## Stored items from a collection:
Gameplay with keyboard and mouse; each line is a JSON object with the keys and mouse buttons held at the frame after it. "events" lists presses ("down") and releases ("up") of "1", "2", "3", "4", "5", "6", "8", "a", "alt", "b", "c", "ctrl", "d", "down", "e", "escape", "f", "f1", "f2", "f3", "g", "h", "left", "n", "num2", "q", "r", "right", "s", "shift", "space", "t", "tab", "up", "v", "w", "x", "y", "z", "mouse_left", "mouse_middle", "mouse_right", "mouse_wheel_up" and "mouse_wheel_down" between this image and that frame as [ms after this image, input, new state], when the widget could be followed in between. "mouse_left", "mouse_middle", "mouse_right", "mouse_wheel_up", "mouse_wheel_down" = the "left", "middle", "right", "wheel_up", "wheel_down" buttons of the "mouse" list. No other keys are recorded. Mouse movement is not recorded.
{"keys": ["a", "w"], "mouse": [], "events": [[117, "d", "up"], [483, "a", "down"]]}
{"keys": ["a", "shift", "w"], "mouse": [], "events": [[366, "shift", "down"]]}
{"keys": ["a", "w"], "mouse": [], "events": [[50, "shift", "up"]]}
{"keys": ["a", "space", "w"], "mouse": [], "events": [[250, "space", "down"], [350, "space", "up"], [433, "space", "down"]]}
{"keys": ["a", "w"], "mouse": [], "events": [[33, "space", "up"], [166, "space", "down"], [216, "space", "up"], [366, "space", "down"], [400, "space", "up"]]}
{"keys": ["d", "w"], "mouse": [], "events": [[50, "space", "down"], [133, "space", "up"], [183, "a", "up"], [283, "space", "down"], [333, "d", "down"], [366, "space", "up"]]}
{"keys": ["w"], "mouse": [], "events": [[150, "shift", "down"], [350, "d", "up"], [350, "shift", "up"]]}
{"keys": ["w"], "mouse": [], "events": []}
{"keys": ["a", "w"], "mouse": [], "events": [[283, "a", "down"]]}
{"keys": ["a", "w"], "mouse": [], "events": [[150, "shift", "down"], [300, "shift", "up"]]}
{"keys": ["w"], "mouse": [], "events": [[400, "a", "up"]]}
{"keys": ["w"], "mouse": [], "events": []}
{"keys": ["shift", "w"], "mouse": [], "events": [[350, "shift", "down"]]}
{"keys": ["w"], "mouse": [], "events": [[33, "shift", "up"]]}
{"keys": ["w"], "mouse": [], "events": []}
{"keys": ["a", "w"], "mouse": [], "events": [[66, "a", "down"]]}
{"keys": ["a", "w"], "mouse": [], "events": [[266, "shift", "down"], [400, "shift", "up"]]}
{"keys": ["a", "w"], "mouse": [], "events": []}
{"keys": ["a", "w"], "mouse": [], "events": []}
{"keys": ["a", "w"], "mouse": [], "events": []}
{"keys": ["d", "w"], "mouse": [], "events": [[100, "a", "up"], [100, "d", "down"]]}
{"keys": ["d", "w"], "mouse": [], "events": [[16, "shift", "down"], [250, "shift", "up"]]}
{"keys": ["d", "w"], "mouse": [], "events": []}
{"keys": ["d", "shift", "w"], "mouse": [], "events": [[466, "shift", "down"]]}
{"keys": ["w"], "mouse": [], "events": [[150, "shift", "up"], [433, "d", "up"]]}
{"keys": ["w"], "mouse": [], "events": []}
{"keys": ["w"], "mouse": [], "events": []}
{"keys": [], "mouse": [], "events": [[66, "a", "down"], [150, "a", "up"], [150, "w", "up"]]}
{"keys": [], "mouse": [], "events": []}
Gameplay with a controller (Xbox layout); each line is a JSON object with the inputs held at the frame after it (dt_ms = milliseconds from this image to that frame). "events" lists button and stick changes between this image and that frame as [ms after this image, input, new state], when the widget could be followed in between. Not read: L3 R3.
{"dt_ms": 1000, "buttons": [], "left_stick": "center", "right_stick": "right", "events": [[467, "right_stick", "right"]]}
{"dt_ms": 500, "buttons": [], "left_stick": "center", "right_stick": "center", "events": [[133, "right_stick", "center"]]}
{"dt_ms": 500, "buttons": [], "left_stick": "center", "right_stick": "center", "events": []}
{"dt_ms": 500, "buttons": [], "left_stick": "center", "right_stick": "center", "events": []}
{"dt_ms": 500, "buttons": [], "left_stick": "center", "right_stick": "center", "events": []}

## What is required:
Filter the data above, keeping only lines that include the string "lists".

## Response to the exercise:
Gameplay with keyboard and mouse; each line is a JSON object with the keys and mouse buttons held at the frame after it. "events" lists presses ("down") and releases ("up") of "1", "2", "3", "4", "5", "6", "8", "a", "alt", "b", "c", "ctrl", "d", "down", "e", "escape", "f", "f1", "f2", "f3", "g", "h", "left", "n", "num2", "q", "r", "right", "s", "shift", "space", "t", "tab", "up", "v", "w", "x", "y", "z", "mouse_left", "mouse_middle", "mouse_right", "mouse_wheel_up" and "mouse_wheel_down" between this image and that frame as [ms after this image, input, new state], when the widget could be followed in between. "mouse_left", "mouse_middle", "mouse_right", "mouse_wheel_up", "mouse_wheel_down" = the "left", "middle", "right", "wheel_up", "wheel_down" buttons of the "mouse" list. No other keys are recorded. Mouse movement is not recorded.
Gameplay with a controller (Xbox layout); each line is a JSON object with the inputs held at the frame after it (dt_ms = milliseconds from this image to that frame). "events" lists button and stick changes between this image and that frame as [ms after this image, input, new state], when the widget could be followed in between. Not read: L3 R3.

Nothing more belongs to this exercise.